En el curso de todos esos años, realmente había llegado a Augusta dos o tres veces con el único propósito de que se efectuase la operación; pero siempre a último momento había recordado algo que le parecía más importante. Unas veces eran correas para el arado, sin las cuales no podía pasarse un solo día más aunque no tuviera mulas para usarlas; otras veces era tabaco lo que necesitaba, y se había detenido en la tienda y gastado el escaso dinero que llevaba encima, regresando luego a casa sin haber hecho nada.

Ellie May nunca protestaba. Nadie podía hacerle creer que su labio podía ser cosido de modo que apenas quedaría señal, y se había acostumbrado de tal forma a su defecto que ni siquiera pensaba que su rostro podría ser completamente distinto.

En esas raras oportunidades en que Jeeter había hecho preparativos para llevarla al hospital y se lo había dicho, Ellie May se escondía tras una esquina de la casa o el tronco de alguno de los amoles, riéndose. Los Lester habían hablado con tanta frecuencia de su labio que había llegado al convencimiento de que cuando Jeeter hablaba de la operación era solamente para burlarse de su defecto. Entonces se quedaba escondida detrás de la casa o del árbol hasta que se cambiaba de tema y salía sólo cuando estaba segura de que no se iban a ocupar más de ella.

—No es ningún pecado que tengas ese aspecto, Ellie May —le había dicho Jeeter—. Así has venido al mundo, y así quiso Dios que fueras.
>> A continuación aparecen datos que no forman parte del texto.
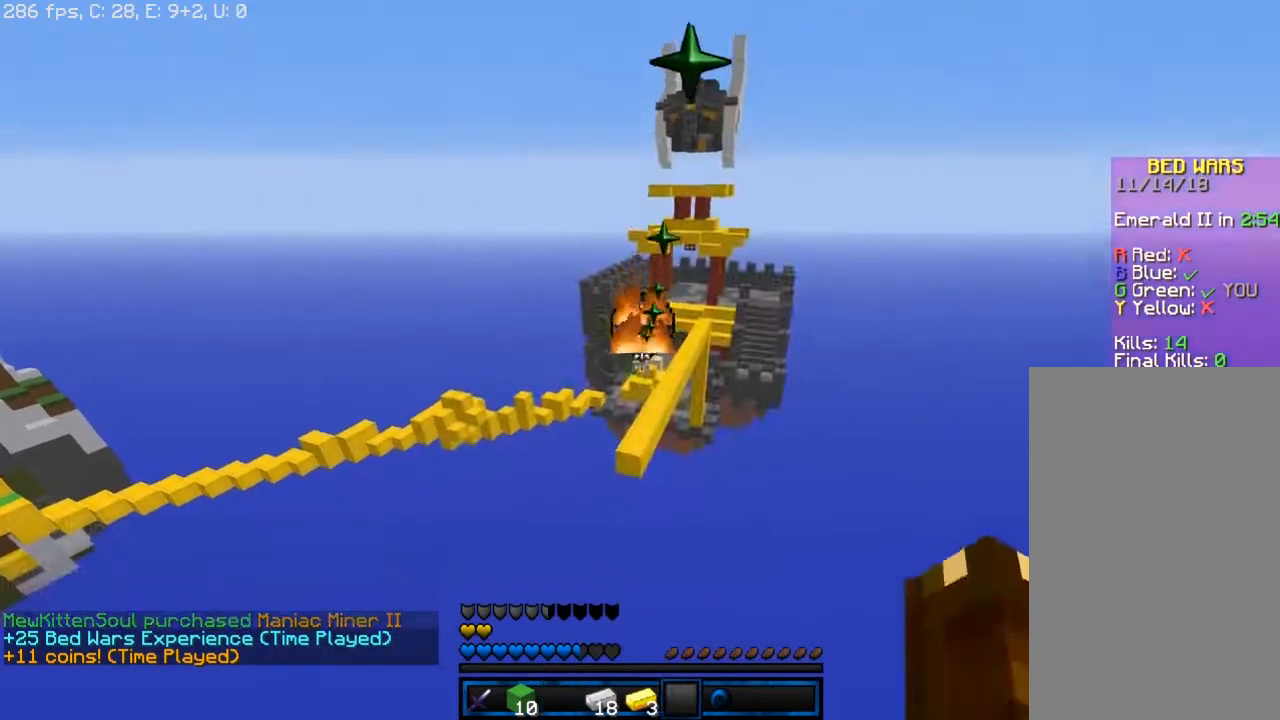
{"keys": ["space"], "mouse": [], "events": [[383, "space", "down"]]}
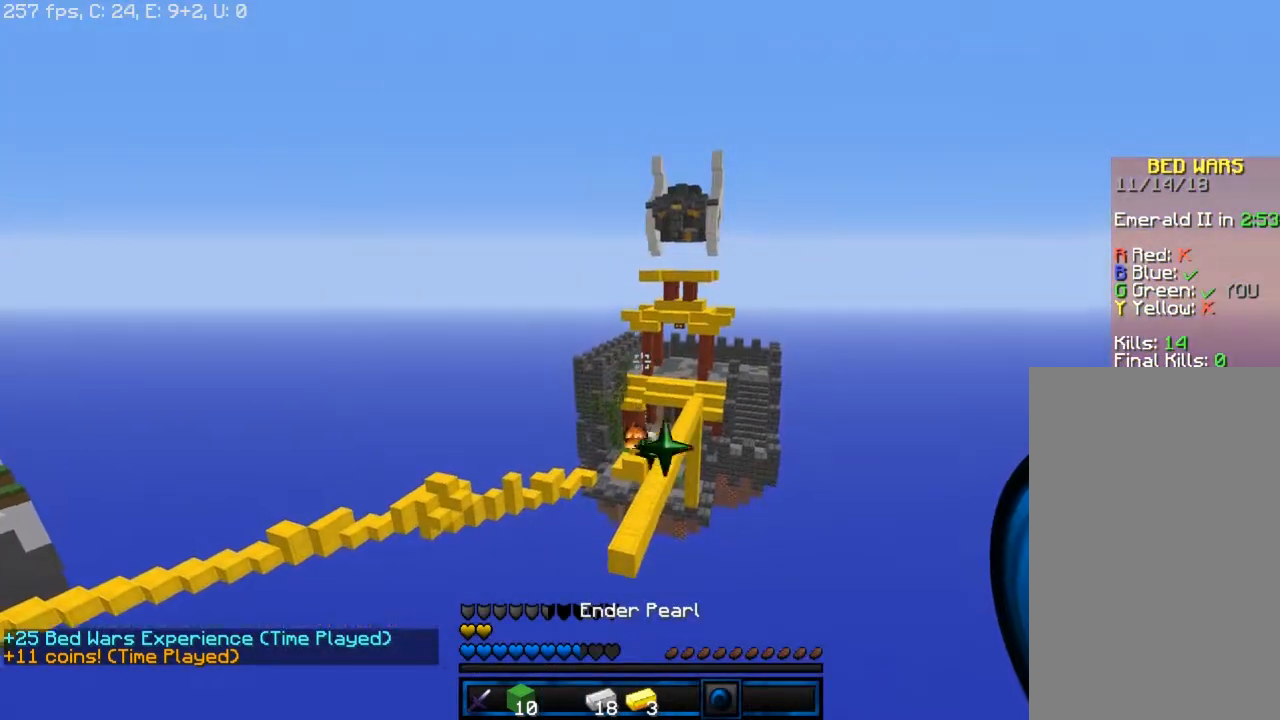
{"keys": [], "mouse": [], "events": [[83, "mouse_right", "down"], [117, "space", "up"], [267, "mouse_right", "up"]]}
Hay veces en que pienso que tal vez sería un pecado arreglarlo, porque sería cambiar algo que Él hizo.

—Pues yo lo único que digo —había contestado Ada— es que es una lástima que no hiciera Dios que Dude tuviese el labio partido en lugar de Ellie May. Una mujer no debe ser así; las mujeres solamente sirven para casarse y trabajar para los hombres, y si una nace así, no hay hombre que quiera saber nada con ella. Si fuera Dude el que tuviese el labio partido, no importaría nada; al final nadie se fija mucho en la cara de los hombres.

Cuando Ellie May, varios años antes, fue por primera vez al colegio para entrar en el primer grado, regresó a casa antes del mediodía y no quiso volver más. La maestra le dijo que tenía demasiados años para ir a la escuela con los menores, pero el motivo real de que la hubiese mandado de vuelta a casa fue que los demás niños se rieron tanto de su labio, que no habían podido estudiar sus lecciones. Así que Ellie May nunca más volvió al colegio. Dude tampoco lo había hecho porque Jeeter dijo que lo necesitaba en la casa para ayudarle.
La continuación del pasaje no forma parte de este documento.